Tuesday, January 9, 2018

Need Him

Five years ago my Brian had surgery. We thought they were looking for a bowel obstruction. We were prepared for a cancer diagnosis, but not for a stage four - no options - terminal diagnosis.

Five years is a long time. I thought I could get through my day without focusing on five years ago. I didn’t focus on five years ago, but it had me. I fought years from the time  I got out of bed. It was a lousy day.

I went to work and was bombarded with requests. That’s my job, and I like to help, but not when I’m given just a hint of the story to figure out what needs to be done. People want things done now, but won’t take the time to clearly state what they need, so they waste my time doing detective work. I miss Brian. Brian knew how to communicate clearly. Brian knew how to say please and thank you. Brian made the people around him feel appreciated and never took them for granted. Is it so wrong to want to feel appreciated at work? Is it so wrong to feel sad on the fifth anniversary of my husband’s death sentence?

My eye has been very painful for three weeks. It makes it really hard to stay cool. It makes me anxious and on edge. Chronic pain exhausts me and I just crave sleep. I had a 1:00 doc appt today. My pain has been bad and unrelenting, so I thought my retinal edema would be bad. It far surpasses my expectations, though it did confirm that my pain and vision problems are real. Sat at the doc four four hours waiting for authorizations. Gave me lots of time to remember the last time my eye scan was so bad. It was Jan 2012  - first time I needed an interoccular injection. I was terrified, but Brian was right there giving me support. Today I was alone, and it was so lonely. The shots aren’t so terrible, but the anxiety before the shot is always bad. I always feel panicky, and I wanted Brian there with me. I was sad, then mad, then depressed to be sitting there alone. I got the inplant, but have never had the itching and burning in my eye after. The one eye was tearing nonstop, and the stinging burning pain lasted two hours.

Five pm - sun is going down, both eyes are dilated, one eye is in post injection pain and waterworks, I’m alone, sad, depressed, frustrated, grieving, I’m pissed off that I’m there alone.
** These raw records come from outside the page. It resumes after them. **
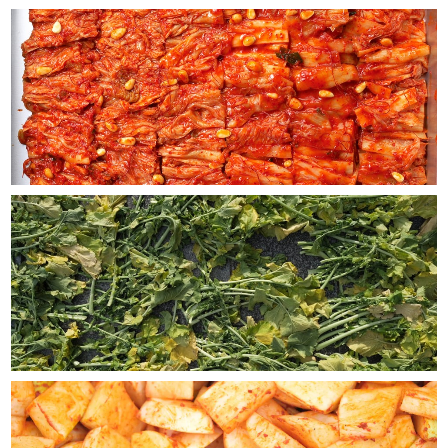
一週間 毎日お粥生活SET
2026/05/29
早速 キムチ粥いただきました お粥の概念を越える、贅
沢な一品。これ一品と 薬膳茶で 疲れた胃腸を癒す 一
食。一週間の粥メニューで元気になれほそうです。、ほか
の粥も楽しみです。
プゴスープ（270ｇ）2人前
2026/05/26
蝦夷アワビの肝入りお粥 （160g）
2026/05/21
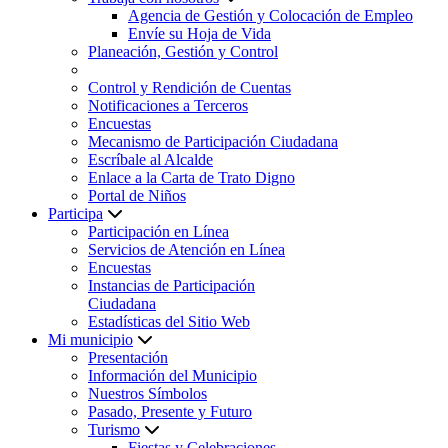
Agencia de Gestión y Colocación de Empleo
Envíe su Hoja de Vida
Planeación, Gestión y Control
Control y Rendición de Cuentas
Notificaciones a Terceros
Encuestas
Mecanismo de Participación Ciudadana
Escríbale al Alcalde
Enlace a la Carta de Trato Digno
Portal de Niños
Participa
Participación en Línea
Servicios de Atención en Línea
Encuestas
Instancias de Participación
Ciudadana
Estadísticas del Sitio Web
Mi municipio
Presentación
Información del Municipio
Nuestros Símbolos
Pasado, Presente y Futuro
Turismo
Fiestas y Celebraciones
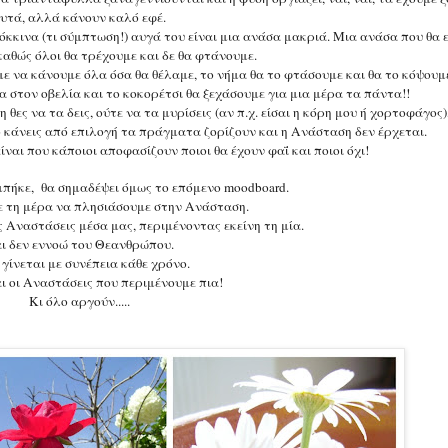
υτά, αλλά κάνουν καλό εφέ.
κκινα (τι σύμπτωση!) αυγά του είναι μια ανάσα μακριά. Μια ανάσα που θα ε
καθώς όλοι θα τρέχουμε και δε θα φτάνουμε.
 να κάνουμε όλα όσα θα θέλαμε, το νήμα θα το φτάσουμε και θα το κόψουμ
 στον οβελία και το κοκορέτσι θα ξεχάσουμε για μια μέρα τα πάντα!!
 θες να τα δεις, ούτε να τα μυρίσεις (αν π.χ. είσαι η κόρη μου ή χορτοφάγος)
το κάνεις από επιλογή τα πράγματα ζορίζουν και η Ανάσταση δεν έρχεται.
 είναι που κάποιοι αποφασίζουν ποιοι θα έχουν φαΐ και ποιοι όχι!
πήκε, θα σημαδέψει όμως το επόμενο moodboard.
ε τη μέρα να πλησιάσουμε στην Ανάσταση.
 Αναστάσεις μέσα μας, περιμένοντας εκείνη τη μία.
ι δεν εννοώ του Θεανθρώπου.
γίνεται με συνέπεια κάθε χρόνο.
ι οι Αναστάσεις που περιμένουμε πια!
Κι όλο αργούν.....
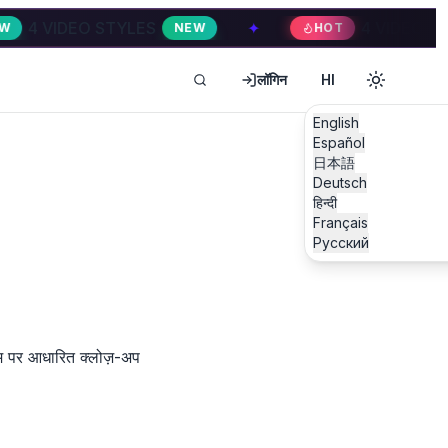
IDEO STYLES
✦
4 VIDEO STYLES
NEW
HOT
लॉगिन
HI
English
Español
日本語
Deutsch
हिन्दी
Français
Русский
थीम पर आधारित क्लोज़-अप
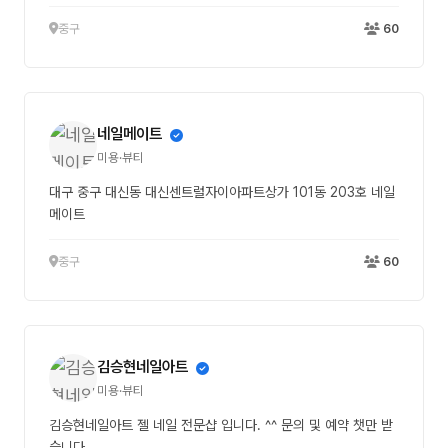
중구
60
네일메이트
미용·뷰티
대구 중구 대신동 대신센트럴자이아파트상가 101동 203호 네일
메이트
중구
60
김승현네일아트
미용·뷰티
김승현네일아트 젤 네일 전문샵 입니다. ^^ 문의 및 예약 챗만 받
습니다.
Spent four hours trying to get authorization paperwork, but ended up having to pay out $2200 anyway. Then I have to drive home at dusk with seriously compromised vision. I had no business being behind the wheel. He used to take care of me. I needed help, but couldn’t have it. I’m so sad, I’m so lonely. I need help. This condition is very painful. We don’t know what causes it. We can treat the symptoms but it is thousands of dollars every two months and treatment is invasive. It is painful, but others with similar symptoms don’t have the dibilitating pain I do. We inject implants in my eye and we flood my body with biological medication. It costs over $3000 each treatment and it is invasive, and I don’t know if it is right or worth it. I need my partner to help me figure it out. I need my partner to lean on in my pain. Today I didn’t have him, but I did have haunting memories of being told that he would soon die. I remember having to tell him that he was dying. I remember how we both tried to be strong for the other.

I’m alone. I miss him. I’m in pain. I need his strength and support. It is so hard - this life alone.